> **TASKS TO COMPLETE**:
**1.** In the GDP excerpt, what was the growth rate of real GDP for 2025?
**2.** Print the part of the GDP excerpt starting with "2025 GDP looks" and going on through "Q3’s 4.4% growth.".

> **EXCERPT TO READ**:
* * *
Do GDP numbers mask deeper economic woes?

Business investment was highly concentrated, and lingering inflation is hurting some consumers.

4 min read

The US economy looked surprisingly resilient in 2025, according to GDP data the Bureau of Economic Analysis (BEA) released on February 20. But that surface strength may be hiding a few cracks: Economic growth might be resting on the AI boom and spending among higher-income consumers. And monthly PCE data suggests the Fed won’t be cutting benchmark interest rates any time soon.

2025 GDP looks solid: For 2025, inflation-adjusted, or real, GDP was up 2.2%, compared with 2.8% growth in 2024. Consumer spending and investment drove the gains, the BEA said. “Zooming out to 2025, growth clearly cooled, but given the policy whiplash, coming in above 2% looks better than it had any right to,” Olu Sonola, head of US economics at Fitch Ratings, said in a note, according to Bloomberg.

Q4 growth weak: The advance estimate of real GDP growth for Q4 2025, meanwhile, came in at a tepid 1.4%, less than the 2.5% increase that analysts from Dow Jones predicted and lower than a survey of Bloomberg economists anticipated, and far below Q3’s 4.4% growth.
* * *
> **GIVEN ENTRIES**:
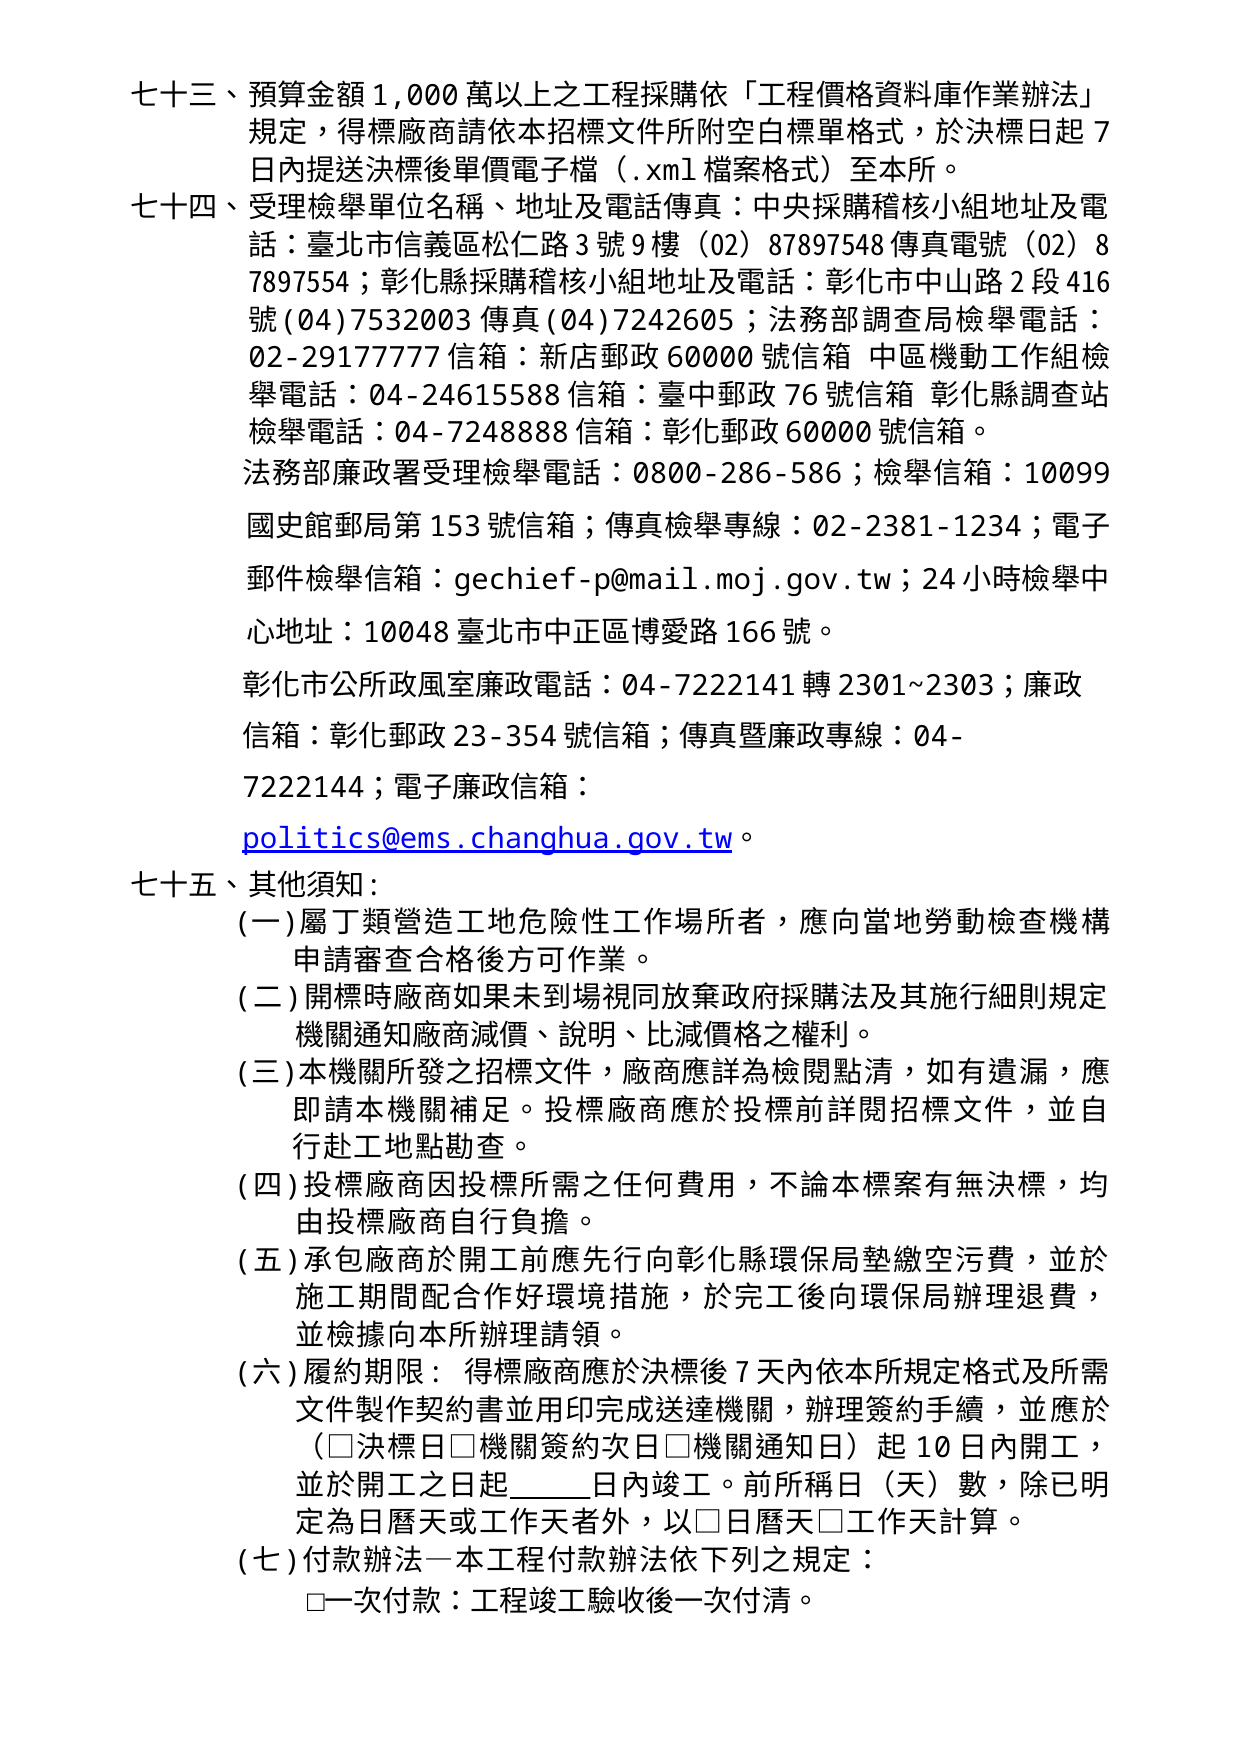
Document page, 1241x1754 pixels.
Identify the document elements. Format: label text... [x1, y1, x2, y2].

text 法務部廉政署受理檢舉電話：0800-286-586；檢舉信箱：10099國史館郵局第153號信箱；傳真檢舉專線：02-2381-1234；電子郵件檢舉信箱：gechief-p@mail.moj.gov.tw；24小時檢舉中心地址：10048臺北市中正區博愛路166號。 [242, 450, 1110, 651]
list 其他須知: [130, 865, 1110, 902]
list 預算金額1,000萬以上之工程採購依「工程價格資料庫作業辦法」規定，得標廠商請依本招標文件所附空白標單格式，於決標日起7日內提送決標後單價電子檔（.xml檔案格式）至本所。 [130, 75, 1110, 187]
text (五)承包廠商於開工前應先行向彰化縣環保局墊繳空污費，並於施工期間配合作好環境措施，於完工後向環保局辦理退費，並檢據向本所辦理請領。 [233, 1240, 1110, 1352]
text (六)履約期限: 得標廠商應於決標後7天內依本所規定格式及所需文件製作契約書並用印完成送達機關，辦理簽約手續，並應於（□決標日□機關簽約次日□機關通知日）起10日內開工，並於開工之日起 日內竣工。前所稱日（天）數，除已明定為日曆天或工作天者外，以□日曆天□工作天計算。 [233, 1352, 1110, 1540]
text (七)付款辦法―本工程付款辦法依下列之規定： [233, 1540, 1110, 1577]
text (三)本機關所發之招標文件，廠商應詳為檢閱點清，如有遺漏，應即請本機關補足。投標廠商應於投標前詳閱招標文件，並自行赴工地點勘查。 [233, 1052, 1110, 1165]
list 受理檢舉單位名稱、地址及電話傳真：中央採購稽核小組地址及電話：臺北市信義區松仁路3號9樓（02）87897548傳真電號（02）87897554；彰化縣採購稽核小組地址及電話：彰化市中山路2段416號(04)7532003傳真(04)7242605；法務部調查局檢舉電話：02-29177777信箱：新店郵政60000號信箱 中區機動工作組檢舉電話：04-24615588信箱：臺中郵政76號信箱 彰化縣調查站檢舉電話：04-7248888信箱：彰化郵政60000號信箱。 [130, 187, 1110, 450]
text (四)投標廠商因投標所需之任何費用，不論本標案有無決標，均由投標廠商自行負擔。 [233, 1165, 1110, 1240]
text (二)開標時廠商如果未到場視同放棄政府採購法及其施行細則規定機關通知廠商減價、說明、比減價格之權利。 [233, 977, 1110, 1052]
text (一)屬丁類營造工地危險性工作場所者，應向當地勞動檢查機構申請審查合格後方可作業。 [233, 902, 1110, 977]
text 彰化市公所政風室廉政電話：04-7222141轉2301~2303；廉政信箱：彰化郵政23-354號信箱；傳真暨廉政專線：04-7222144；電子廉政信箱：politics@ems.changhua.gov.tw。 [242, 662, 1110, 857]
text □一次付款：工程竣工驗收後一次付清。 [292, 1577, 1110, 1620]
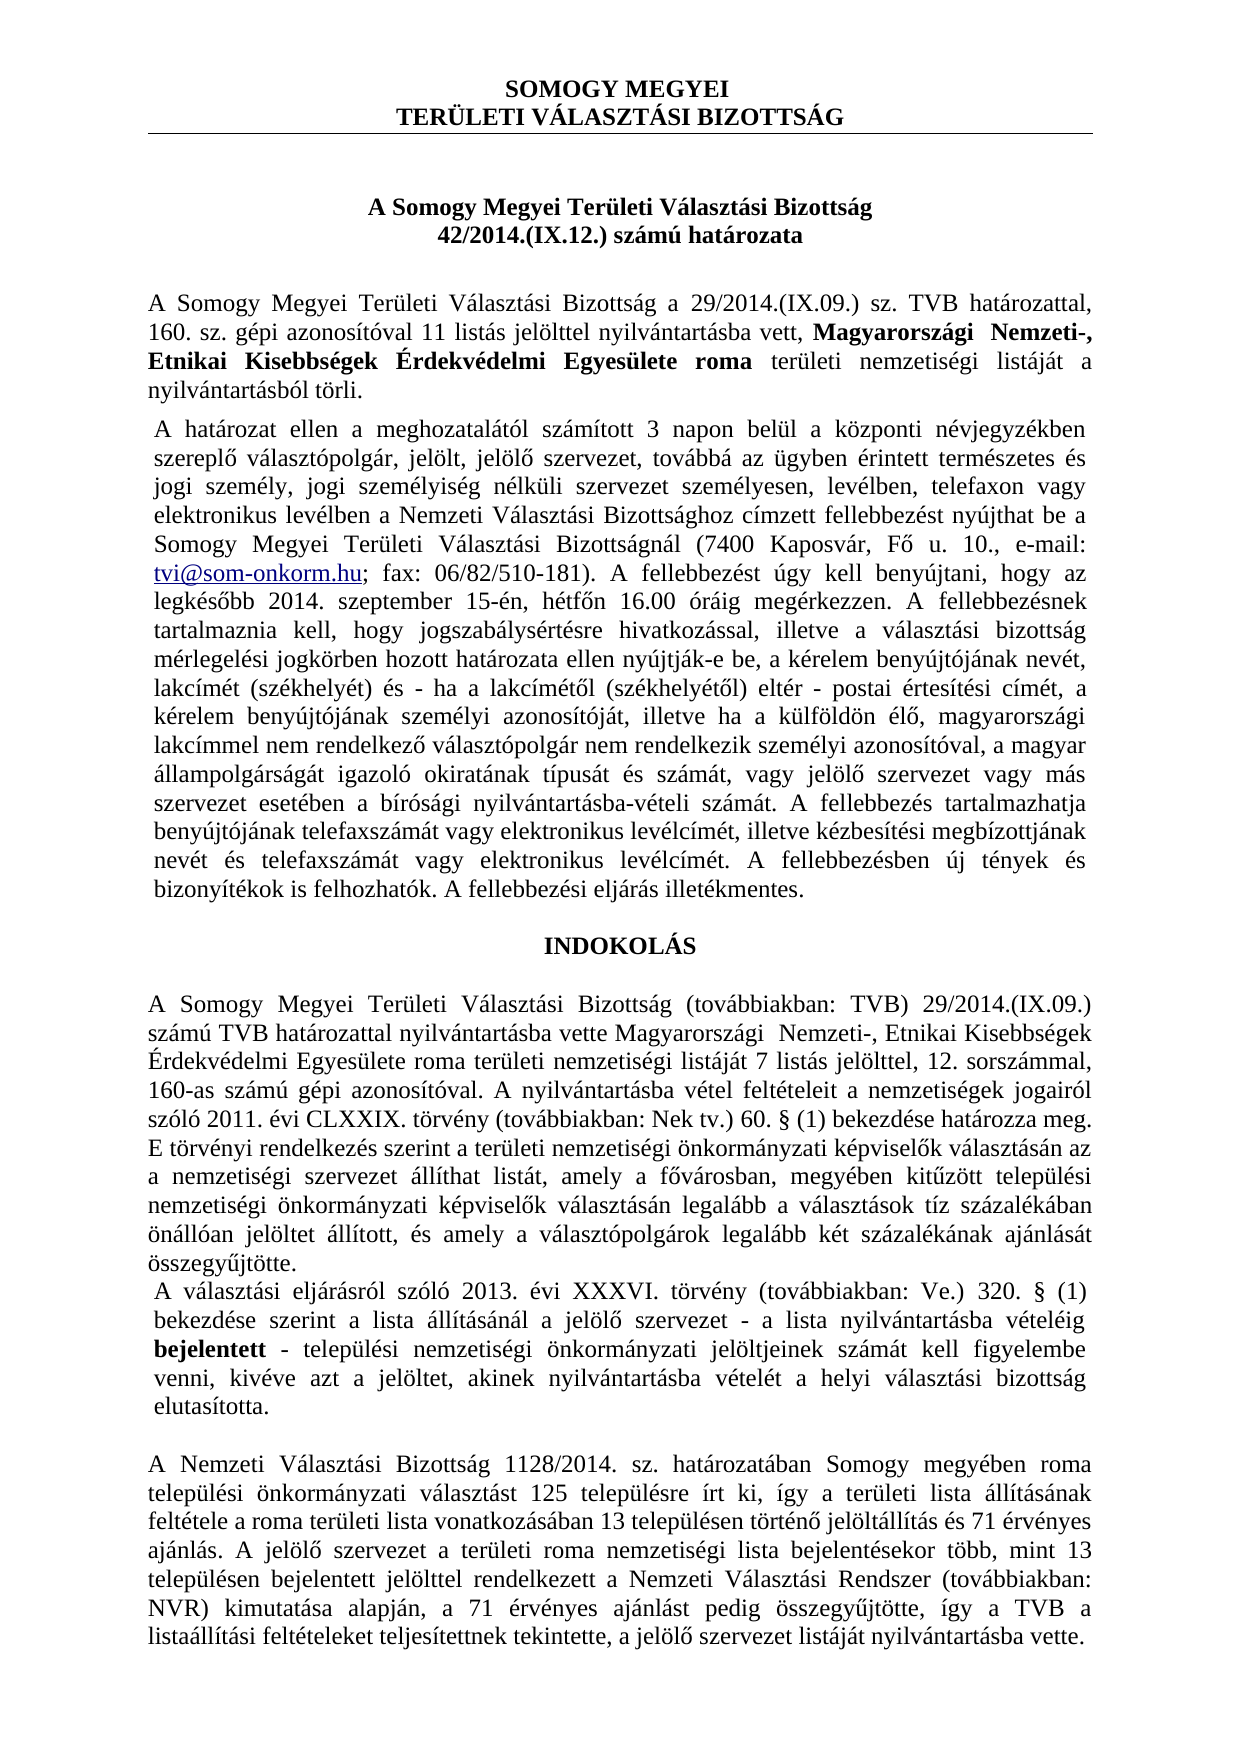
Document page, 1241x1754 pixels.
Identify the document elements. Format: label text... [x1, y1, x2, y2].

text 42/2014.(IX.12.) számú határozata [148, 221, 1093, 249]
text TERÜLETI VÁLASZTÁSI BIZOTTSÁG [148, 102, 1093, 133]
text A Somogy Megyei Területi Választási Bizottság a 29/2014.(IX.09.) sz. TVB határozattal, 160. sz. gépi azonosítóval 11 listás jelölttel nyilvántartásba vett, Magyarországi Nemzeti-, Etnikai Kisebbségek Érdekvédelmi Egyesülete roma területi nemzetiségi listáját a nyilvántartásból törli. [148, 288, 1093, 403]
text A választási eljárásról szóló 2013. évi XXXVI. törvény (továbbiakban: Ve.) 320. § (1) bekezdése szerint a lista állításánál a jelölő szervezet - a lista nyilvántartásba vételéig bejelentett - települési nemzetiségi önkormányzati jelöltjeinek számát kell figyelembe venni, kivéve azt a jelöltet, akinek nyilvántartásba vételét a helyi választási bizottság elutasította. [153, 1276, 1087, 1420]
text A Nemzeti Választási Bizottság 1128/2014. sz. határozatában Somogy megyében roma települési önkormányzati választást 125 településre írt ki, így a területi lista állításának feltétele a roma területi lista vonatkozásában 13 településen történő jelöltállítás és 71 érvényes ajánlás. A jelölő szervezet a területi roma nemzetiségi lista bejelentésekor több, mint 13 településen bejelentett jelölttel rendelkezett a Nemzeti Választási Rendszer (továbbiakban: NVR) kimutatása alapján, a 71 érvényes ajánlást pedig összegyűjtötte, így a TVB a listaállítási feltételeket teljesítettnek tekintette, a jelölő szervezet listáját nyilvántartásba vette. [148, 1449, 1093, 1650]
text A határozat ellen a meghozatalától számított 3 napon belül a központi névjegyzékben szereplő választópolgár, jelölt, jelölő szervezet, továbbá az ügyben érintett természetes és jogi személy, jogi személyiség nélküli szervezet személyesen, levélben, telefaxon vagy elektronikus levélben a Nemzeti Választási Bizottsághoz címzett fellebbezést nyújthat be a Somogy Megyei Területi Választási Bizottságnál (7400 Kaposvár, Fő u. 10., e-mail: tvi@som-onkorm.hu; fax: 06/82/510-181). A fellebbezést úgy kell benyújtani, hogy az legkésőbb 2014. szeptember 15-én, hétfőn 16.00 óráig megérkezzen. A fellebbezésnek tartalmaznia kell, hogy jogszabálysértésre hivatkozással, illetve a választási bizottság mérlegelési jogkörben hozott határozata ellen nyújtják-e be, a kérelem benyújtójának nevét, lakcímét (székhelyét) és - ha a lakcímétől (székhelyétől) eltér - postai értesítési címét, a kérelem benyújtójának személyi azonosítóját, illetve ha a külföldön élő, magyarországi lakcímmel nem rendelkező választópolgár nem rendelkezik személyi azonosítóval, a magyar állampolgárságát igazoló okiratának típusát és számát, vagy jelölő szervezet vagy más szervezet esetében a bírósági nyilvántartásba-vételi számát. A fellebbezés tartalmazhatja benyújtójának telefaxszámát vagy elektronikus levélcímét, illetve kézbesítési megbízottjának nevét és telefaxszámát vagy elektronikus levélcímét. A fellebbezésben új tények és bizonyítékok is felhozhatók. A fellebbezési eljárás illetékmentes. [153, 414, 1087, 903]
text A Somogy Megyei Területi Választási Bizottság (továbbiakban: TVB) 29/2014.(IX.09.) számú TVB határozattal nyilvántartásba vette Magyarországi Nemzeti-, Etnikai Kisebbségek Érdekvédelmi Egyesülete roma területi nemzetiségi listáját 7 listás jelölttel, 12. sorszámmal, 160-as számú gépi azonosítóval. A nyilvántartásba vétel feltételeit a nemzetiségek jogairól szóló 2011. évi CLXXIX. törvény (továbbiakban: Nek tv.) 60. § (1) bekezdése határozza meg. E törvényi rendelkezés szerint a területi nemzetiségi önkormányzati képviselők választásán az a nemzetiségi szervezet állíthat listát, amely a fővárosban, megyében kitűzött települési nemzetiségi önkormányzati képviselők választásán legalább a választások tíz százalékában önállóan jelöltet állított, és amely a választópolgárok legalább két százalékának ajánlását összegyűjtötte. [148, 989, 1093, 1276]
text INDOKOLÁS [148, 931, 1093, 960]
text A Somogy Megyei Területi Választási Bizottság [148, 192, 1093, 221]
text SOMOGY MEGYEI [148, 74, 1093, 102]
* * *
> **RESPONSES FOR EACH TASK**:
**1.** Real GDP grew 2.2% in 2025.

**2.**
2025 GDP looks solid: For 2025, inflation-adjusted, or real, GDP was up 2.2%, compared with 2.8% growth in 2024. Consumer spending and investment drove the gains, the BEA said. “Zooming out to 2025, growth clearly cooled, but given the policy whiplash, coming in above 2% looks better than it had any right to,” Olu Sonola, head of US economics at Fitch Ratings, said in a note, according to Bloomberg.

Q4 growth weak: The advance estimate of real GDP growth for Q4 2025, meanwhile, came in at a tepid 1.4%, less than the 2.5% increase that analysts from Dow Jones predicted and lower than a survey of Bloomberg economists anticipated, and far below Q3’s 4.4% growth.